An interesting critique under the title ‘The city, the world and what cannot be measured’, written by Adam Frank in a blog post for the US National Public Radio Service in the last days of the old year (Frank 2011), discusses a speech given in 2010 by the Václav Havel, the former Czech president who died on December 11th last year. The full text is also worth reading (Havel 2010). Frank draws out as the main theme of Havel’s talk that we should be pleased when we encounter, and accept, things which cannot be measured; that there can be a value in not knowing things, and even in not being able to formulate the question.
This seems a rather negative and inappropriate message to be mentioned in an information science context, which is – I have always thought – about promoting ways to know things, and to find out what is already known. But Havel’s message is a subtle one, as befits a poet and playwright, as well as a politician. He begins by speaking of his home city, Prague, and the ways in which its outskirts, and previously clear boundaries, have been lost in an amorphous sprawl with no structure, and no connection to history or to the way in which people wish to live. What has been created is “some sort of gigantic agglomeration that renders life nondescript, disrupts the network of natural human communities, and under the banner of international uniformity it attacks all individuality, identity or heterogeneity”.
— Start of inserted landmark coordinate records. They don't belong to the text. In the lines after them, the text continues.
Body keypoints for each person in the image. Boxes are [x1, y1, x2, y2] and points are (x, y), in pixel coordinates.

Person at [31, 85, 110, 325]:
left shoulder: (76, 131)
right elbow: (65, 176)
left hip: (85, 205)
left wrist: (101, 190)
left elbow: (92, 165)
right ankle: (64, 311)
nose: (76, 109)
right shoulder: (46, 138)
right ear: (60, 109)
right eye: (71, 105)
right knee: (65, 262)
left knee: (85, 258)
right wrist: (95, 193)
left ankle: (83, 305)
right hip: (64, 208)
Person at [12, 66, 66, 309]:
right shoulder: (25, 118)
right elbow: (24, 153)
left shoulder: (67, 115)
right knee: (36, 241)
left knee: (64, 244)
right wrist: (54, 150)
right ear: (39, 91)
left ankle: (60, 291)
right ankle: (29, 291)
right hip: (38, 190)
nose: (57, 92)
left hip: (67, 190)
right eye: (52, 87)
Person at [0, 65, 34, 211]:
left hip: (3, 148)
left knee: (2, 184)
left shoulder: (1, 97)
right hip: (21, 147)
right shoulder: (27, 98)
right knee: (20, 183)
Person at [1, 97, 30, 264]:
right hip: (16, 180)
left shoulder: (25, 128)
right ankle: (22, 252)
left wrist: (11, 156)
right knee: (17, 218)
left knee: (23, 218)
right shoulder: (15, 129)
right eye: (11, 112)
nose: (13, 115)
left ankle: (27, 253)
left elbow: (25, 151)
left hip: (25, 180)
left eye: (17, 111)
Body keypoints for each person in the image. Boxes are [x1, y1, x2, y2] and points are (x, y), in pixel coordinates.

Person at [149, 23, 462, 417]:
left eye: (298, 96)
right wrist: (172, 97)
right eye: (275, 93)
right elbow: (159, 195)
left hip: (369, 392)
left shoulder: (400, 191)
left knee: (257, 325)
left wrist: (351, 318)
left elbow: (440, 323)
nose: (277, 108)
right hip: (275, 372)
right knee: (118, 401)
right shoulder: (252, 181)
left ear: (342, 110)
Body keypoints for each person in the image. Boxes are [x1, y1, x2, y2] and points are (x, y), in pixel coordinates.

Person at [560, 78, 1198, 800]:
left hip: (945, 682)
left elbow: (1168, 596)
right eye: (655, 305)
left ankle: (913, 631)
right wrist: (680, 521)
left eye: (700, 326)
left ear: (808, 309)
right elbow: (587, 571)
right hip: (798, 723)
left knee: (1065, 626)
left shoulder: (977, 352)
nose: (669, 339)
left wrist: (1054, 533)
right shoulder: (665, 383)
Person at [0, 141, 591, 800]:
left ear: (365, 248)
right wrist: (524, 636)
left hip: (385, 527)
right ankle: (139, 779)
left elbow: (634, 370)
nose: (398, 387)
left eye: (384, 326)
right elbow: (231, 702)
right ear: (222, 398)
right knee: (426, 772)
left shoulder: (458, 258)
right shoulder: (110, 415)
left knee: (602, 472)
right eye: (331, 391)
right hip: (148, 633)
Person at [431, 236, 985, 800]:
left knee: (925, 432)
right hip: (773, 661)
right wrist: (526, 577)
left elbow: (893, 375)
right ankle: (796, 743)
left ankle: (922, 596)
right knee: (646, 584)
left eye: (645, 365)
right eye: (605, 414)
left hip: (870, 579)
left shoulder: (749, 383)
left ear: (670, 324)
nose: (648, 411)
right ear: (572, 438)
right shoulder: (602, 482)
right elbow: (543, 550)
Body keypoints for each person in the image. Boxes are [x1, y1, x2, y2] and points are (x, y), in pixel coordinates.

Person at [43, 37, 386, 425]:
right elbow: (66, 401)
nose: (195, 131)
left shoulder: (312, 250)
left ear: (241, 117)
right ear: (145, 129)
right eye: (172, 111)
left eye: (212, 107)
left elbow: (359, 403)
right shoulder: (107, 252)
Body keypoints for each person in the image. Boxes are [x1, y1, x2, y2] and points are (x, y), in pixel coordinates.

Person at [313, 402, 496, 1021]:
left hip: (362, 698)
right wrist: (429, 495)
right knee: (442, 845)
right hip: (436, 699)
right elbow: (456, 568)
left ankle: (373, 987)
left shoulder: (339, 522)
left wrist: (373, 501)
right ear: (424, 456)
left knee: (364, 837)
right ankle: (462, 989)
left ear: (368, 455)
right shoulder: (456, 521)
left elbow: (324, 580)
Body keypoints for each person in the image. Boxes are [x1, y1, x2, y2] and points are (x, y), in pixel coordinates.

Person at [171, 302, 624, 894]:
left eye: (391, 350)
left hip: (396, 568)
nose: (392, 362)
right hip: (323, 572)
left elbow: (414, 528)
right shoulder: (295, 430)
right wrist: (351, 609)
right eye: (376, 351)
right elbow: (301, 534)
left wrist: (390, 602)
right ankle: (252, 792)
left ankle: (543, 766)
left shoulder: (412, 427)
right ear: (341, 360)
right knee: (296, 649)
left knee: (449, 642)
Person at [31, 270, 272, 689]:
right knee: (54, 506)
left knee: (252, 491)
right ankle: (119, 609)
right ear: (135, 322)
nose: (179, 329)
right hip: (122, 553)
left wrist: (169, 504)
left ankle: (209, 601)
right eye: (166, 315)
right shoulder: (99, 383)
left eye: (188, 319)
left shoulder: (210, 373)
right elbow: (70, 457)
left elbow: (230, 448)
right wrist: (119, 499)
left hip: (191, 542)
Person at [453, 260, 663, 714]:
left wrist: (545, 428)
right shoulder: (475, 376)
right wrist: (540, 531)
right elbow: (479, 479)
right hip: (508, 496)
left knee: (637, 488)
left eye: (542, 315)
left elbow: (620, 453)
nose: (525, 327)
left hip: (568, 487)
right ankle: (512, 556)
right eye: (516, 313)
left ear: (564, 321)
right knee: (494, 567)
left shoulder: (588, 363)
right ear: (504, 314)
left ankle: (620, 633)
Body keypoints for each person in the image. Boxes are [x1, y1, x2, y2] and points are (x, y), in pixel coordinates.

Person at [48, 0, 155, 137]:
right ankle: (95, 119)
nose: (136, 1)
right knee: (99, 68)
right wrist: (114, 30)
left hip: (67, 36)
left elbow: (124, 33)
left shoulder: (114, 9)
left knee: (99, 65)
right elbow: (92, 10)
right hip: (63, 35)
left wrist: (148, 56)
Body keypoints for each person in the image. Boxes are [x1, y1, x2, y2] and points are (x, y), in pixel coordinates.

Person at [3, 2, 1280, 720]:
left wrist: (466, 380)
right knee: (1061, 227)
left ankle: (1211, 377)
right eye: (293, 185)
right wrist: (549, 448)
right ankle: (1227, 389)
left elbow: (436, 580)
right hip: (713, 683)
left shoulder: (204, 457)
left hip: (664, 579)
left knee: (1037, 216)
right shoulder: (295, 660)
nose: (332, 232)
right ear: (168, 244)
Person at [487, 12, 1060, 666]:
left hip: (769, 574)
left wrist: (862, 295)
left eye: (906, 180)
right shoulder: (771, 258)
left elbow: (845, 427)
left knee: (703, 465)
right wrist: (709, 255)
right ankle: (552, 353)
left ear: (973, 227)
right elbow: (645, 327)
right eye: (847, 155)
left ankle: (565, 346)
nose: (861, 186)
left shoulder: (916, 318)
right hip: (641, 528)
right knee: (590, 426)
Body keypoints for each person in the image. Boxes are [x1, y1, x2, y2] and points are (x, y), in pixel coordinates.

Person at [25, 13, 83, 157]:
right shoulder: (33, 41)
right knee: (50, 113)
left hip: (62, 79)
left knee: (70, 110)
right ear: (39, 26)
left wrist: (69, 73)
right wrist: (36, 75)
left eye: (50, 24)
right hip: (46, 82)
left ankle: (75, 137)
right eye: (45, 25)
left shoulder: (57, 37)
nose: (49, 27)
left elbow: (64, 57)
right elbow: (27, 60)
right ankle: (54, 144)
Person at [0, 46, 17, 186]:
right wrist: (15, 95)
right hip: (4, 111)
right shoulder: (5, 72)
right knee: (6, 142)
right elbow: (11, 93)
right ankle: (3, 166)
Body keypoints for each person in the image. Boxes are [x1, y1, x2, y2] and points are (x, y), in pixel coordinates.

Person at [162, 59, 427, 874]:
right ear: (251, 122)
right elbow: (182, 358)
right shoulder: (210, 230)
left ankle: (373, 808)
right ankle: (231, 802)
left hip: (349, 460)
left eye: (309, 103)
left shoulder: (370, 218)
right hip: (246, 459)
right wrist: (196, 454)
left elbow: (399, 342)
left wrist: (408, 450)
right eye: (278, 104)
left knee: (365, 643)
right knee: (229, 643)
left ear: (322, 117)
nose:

This complaint will be familiar enough to anyone who lives in many major city of the developed world. But does it not also have an informational resonance? Have we not heard much the same said about the Internet, imposing a homogenising effect on the variety of printed publications and physical artefacts, and equally imposing a ubiquitous culture based on the English-language language? The Internet, admittedly, is changing, so that these charges may not be as valid as they were some years ago. But I think there is still much validity in this kind of criticism, applied to the information environment as much as to the physical.
Havel’s message is much broader than this, as he attacks a society “whose basic attributes include the supercilious idea that we know everything and what we don’t know yet we’ll soon find out”. This also has an information resonance. If it isn’t to found on the first page of results from a simple Google search, it doesn’t exist; or if it does it isn’t worth searching for.
It seems to me that it is important that the information sciences address this. That they would consider ways in which new information environments can grow more organically from the old, rather than – as it sometimes seems – believing that nothing of the pre-Web world is worth remembering. And that they might keep in mind that, in information terms as much as in city planning, there are, as Havel puts it “some things that we shall never measure, and may never know”.